Plus, I don't believe in guilt.  There is no room for it in my life.  I do nothing that I am ashamed of  = no guilt.  Hell, I don't even do anything I keep secret...though perhaps I could take another look at that (video) policy. I have always been my harshest critic and never fail to call a spade a spade.  Occasionally out of kindness I might give it a mercy upgrade or bless it with "love blindness" by allowing it to believe it's "hot" by not commenting.  Or by emphasizing the points that are actually good.  Or occasionally with a phrase similar to "You keep telling yourself that, Dear."

I'm careful overall when picking at a spade though, honestly.

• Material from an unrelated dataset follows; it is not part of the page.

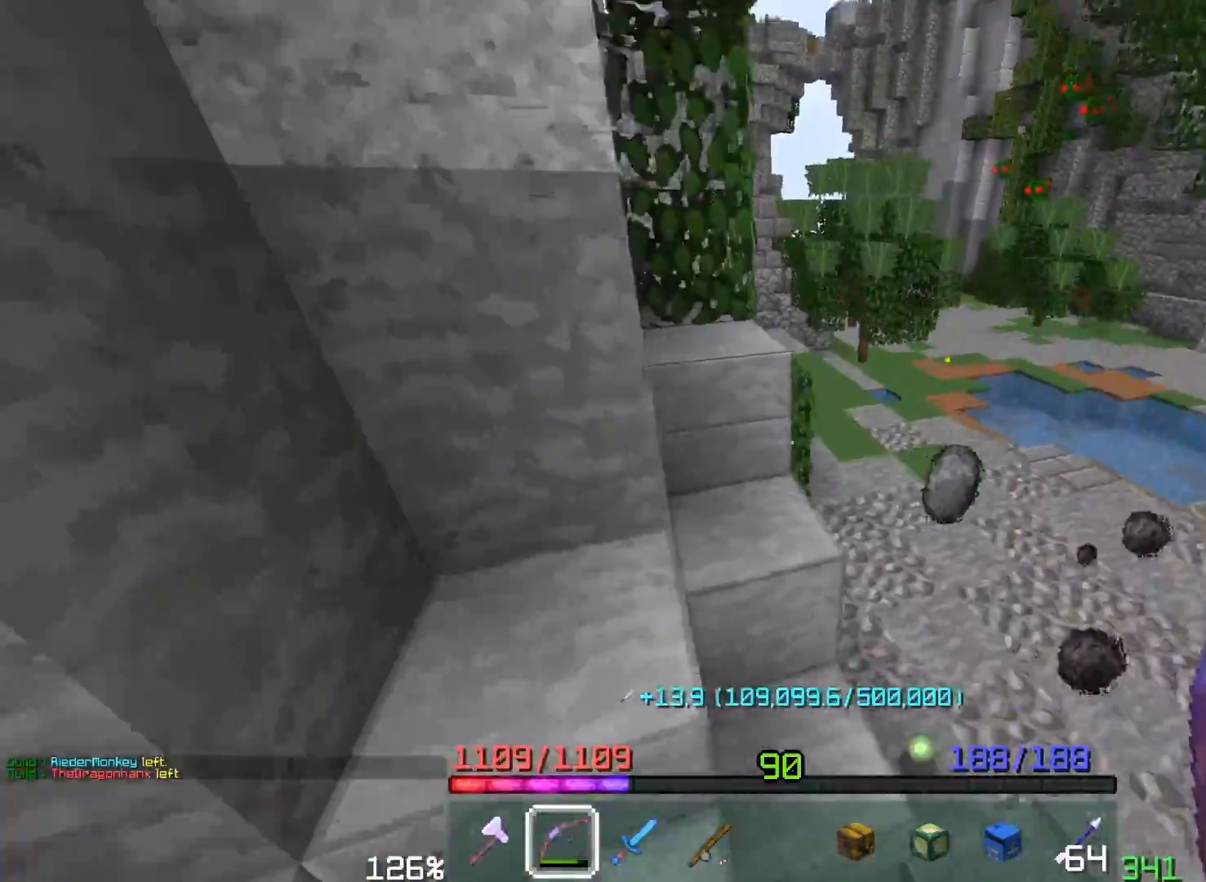
{"keys": ["space", "w"], "mouse": [], "events": [[117, "w", "down"], [267, "space", "down"]]}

I mean I work hard to be "all this," - it doesn't mean I think I'm "all that."  I find it much more pleasant to allow others to blow my horn anyway...then suffer temporary Kathy Griffin deafness and ask them to repeat it.  Sure it requires almost excruciating patience at times but is inevitably worth it for so many reasons...(head toss).

All in all, however, I do actively work to diminish the bad (inside and out) and emphasize the good - but do I ever say I like my boobs a lot?  Or do I just mention them?  Its a subtle but important distinction.  Humility wrapped inside a boast tucked into generalization...ok I am waaaay too pretty to throw my brain around this hard in one blog post.  I need water...

...I'm just saying the key to being a great make-up artist is knowing bone structure.  Or embellishments are vital as long as they add to the original piece.  Or for the love of God keep your feet on the ground or gravity will give you a nice painful reality check when you least expect it.

Not that there's anything wrong with being in love with your own ass.  Just make sure its not on your shoulders.